SET OF TASKS:
1. In the article about the Williamstown budget, by how much will the town's contribution to McCann Technical School rise for fiscal 2012?
2. Copy out the text read from the entries below, line for line, and leave the pictures out of your answer.

PAGE EXTRACT:
□ □ □ □ □ □ □

WILLIAMSTOWN, Mass. — A major increase in the town's state-mandated contribution to McCann Technical School puts the town's budget in a precarious position.

The town's contribution will nearly double for fiscal 2012 with an increase of $124,381 from $190,349 to $314,730. The result is a need to cut an additional $50,000 in municipal funds and the schools will need to reduce to their 2011 amounts in order to achieve a balance budget, according to Town Manager Peter Fohlin.

"If we have to cut that $50,000, for the first time in 11 years; someone or someones will have to lose their jobs," Fohlin told the Selectmen on Monday. "Somebody's neighbor will lose their job. Somebody with a family will lose their job."

"The state has just abandoned us."

Fohlin said he does not know why the increase is needed and that there are still numbers that need to be finalized before the town can begin to find the projected cuts. State aid is projected to be cut by $37,012 if Gov. Deval Patrick's recommendations are passed in the legislature.

A preliminary budget Fohlin presented to the Selectmen on behalf of the finance committee called for a property tax increase of 28 cents per $1,000 of assessed value from $12.70 last year to $12.98 for 2012. That rate translates to a tax bill of $1,298 for a $100,000 home. The water, sewer and transfer station rates will remain the same, he said.

Fohlin revealed fire in his gut as he passionately recapped budgeting issues the town has faced. Cutting state aid has been "packaged" to appear not so bad because education funding has increased, Fohlin said, but the increase does little to help the town when it is forced to take on other burdens.

□ □ □ □ □ □ □

INFORMATION SHOWN:
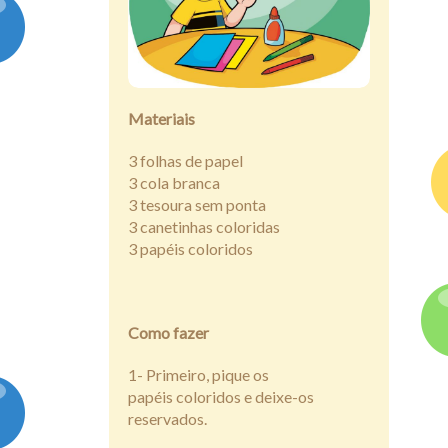
Assine
Materiais
3 fol
has de
papel
3 cola branca
3 tesoura sem ponta
3 canetinhas coloridas
3 papéis coloridos
Como fazer
1- Primeiro, pique os
papéis coloridos e deixe-os
reservados.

□ □ □ □ □ □ □

TASK ANSWERS:
1. It will rise by $124,381, from $190,349 to $314,730.

2.
Assine
Materiais
3 fol
has de
papel
3 cola branca
3 tesoura sem ponta
3 canetinhas coloridas
3 papéis coloridos
Como fazer
1- Primeiro, pique os
papéis coloridos e deixe-os
reservados.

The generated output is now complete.